Unread post
by Zzzz » Thu Jan 27, 2011 6:28 pm
Just got another proof that doesn't need that identity.
Let $A$ be set of $n$ elements. Now, how many subsets are there which contain $3$ or $4$ elements? Let $m$ be the answer.
If we take any $2$ subsets of $2$ elements, their union will be either a $3$-element subset or a $4$-element subset. $\binom {n}{2}$ is the number of $2$-element subset. We can choose $2$ of them in $\binom {\binom {n}{2}}{2}$ ways. But we will get each of $3$ or $4$- element subsets for $3$ times if we count this way. For example a $3$ element subset $\{a,b,c\}$ can be obtained by $\{a,b\} \cup \{b,c\}$ or $\{c,a\} \cup \{b,c\}$ or $\{a,b\} \cup \{c,a\}$.
A $4$-element subset $\{a,b,c,d\}$ can also be obtained by $\{a,b\} \cup \{c,d\}$ or $\{a,c\} \cup \{b,d\}$ or $\{a,d\} \cup \{b,c,\}$.

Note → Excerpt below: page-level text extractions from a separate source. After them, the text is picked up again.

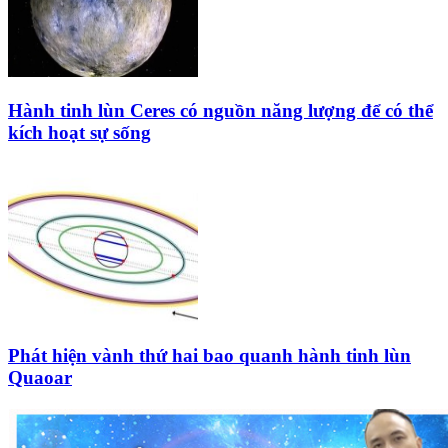
Hành tinh lùn Ceres có nguồn năng lượng để có thể
kích hoạt sự sống
Phát hiện vành thứ hai bao quanh hành tinh lùn
Quaoar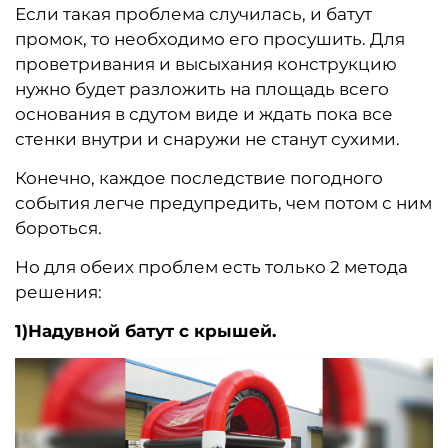
Если такая проблема случилась, и батут
промок, то необходимо его просушить. Для
проветривания и высыхания конструкцию
нужно будет разложить на площадь всего
основания в сдутом виде и ждать пока все
стенки внутри и снаружи не станут сухими.
Конечно, каждое последствие погодного
события легче предупредить, чем потом с ним
бороться.
Но для обеих проблем есть только 2 метода
решения:
1)Надувной батут с крышей.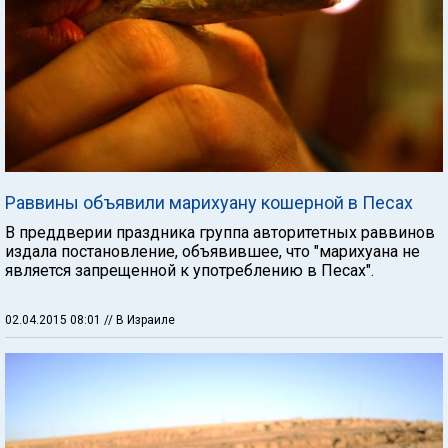
Раввины объявили марихуану кошерной в Песах
В преддверии праздника группа авторитетных раввинов
издала постановление, объявившее, что "марихуана не
является запрещенной к употреблению в Песах".
02.04.2015 08:01
// В Израиле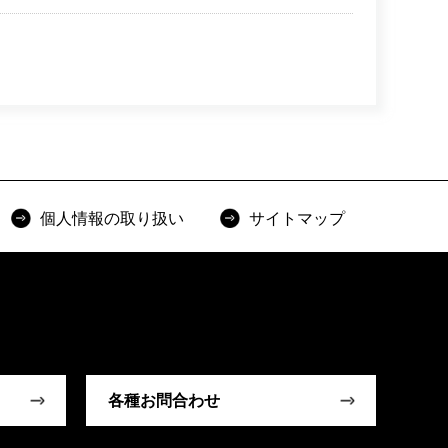
個人情報の取り扱い
サイトマップ
各種お問合わせ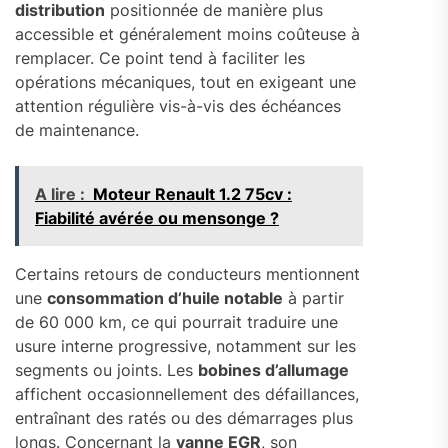
distribution
positionnée de manière plus
accessible et généralement moins coûteuse à
remplacer. Ce point tend à faciliter les
opérations mécaniques, tout en exigeant une
attention régulière vis-à-vis des échéances
de maintenance.
A lire :
Moteur Renault 1.2 75cv :
Fiabilité avérée ou mensonge ?
Certains retours de conducteurs mentionnent
une
consommation d’huile notable
à partir
de 60 000 km, ce qui pourrait traduire une
usure interne progressive, notamment sur les
segments ou joints. Les
bobines d’allumage
affichent occasionnellement des défaillances,
entraînant des ratés ou des démarrages plus
longs. Concernant la
vanne EGR
, son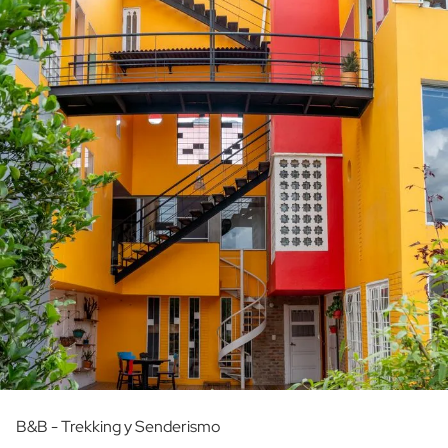
B&B - Trekking y Senderismo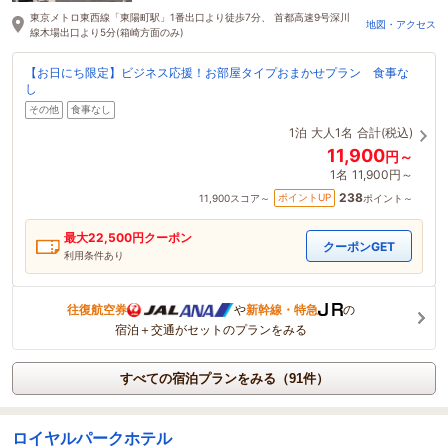
東京メトロ東西線「東陽町駅」1番出口より徒歩7分、 首都高速9号深川
地図・アクセス
線木場出口より5分(箱崎方面のみ)
【お日にち限定】ビジネス応援！お部屋タイプおまかせプラン 食事な
し
その他
食事なし
1泊
大人1名
合計(税込)
11,900
円～
1名
11,900円～
238
ポイントUP
11,900
スコア～
ポイント～
最大
22,500
円クーポン
クーポンGET
利用条件あり
往復航空券
や
新幹線・特急
の
宿泊＋交通がセットのプランをみる
すべての宿泊プランをみる（91件）
ロイヤルパークホテル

So, $\binom {\binom {n}{2}}{2} = 3m$ ... $(1)$
Now, add an extra element in set $A$ called 'Zzzz'. Now choose a $4$-element subset of this new set. We can do this in $\binom {n+1}{4}$ ways. If 'Zzzz' is in the set then we will consider it as 'nothing' and it will be a $3$-element subset of $A$. If 'Zzzz' isn't there then it will be a $4$-element subset of $A$.
So, $m= \binom {n+1}{4}$
From $(1)$, $\binom{ \binom{n}{2} }{2}=3\cdot \binom{n+1}{4}$
গল্পটা কি বেশি গাঁজাখুরি হইল ?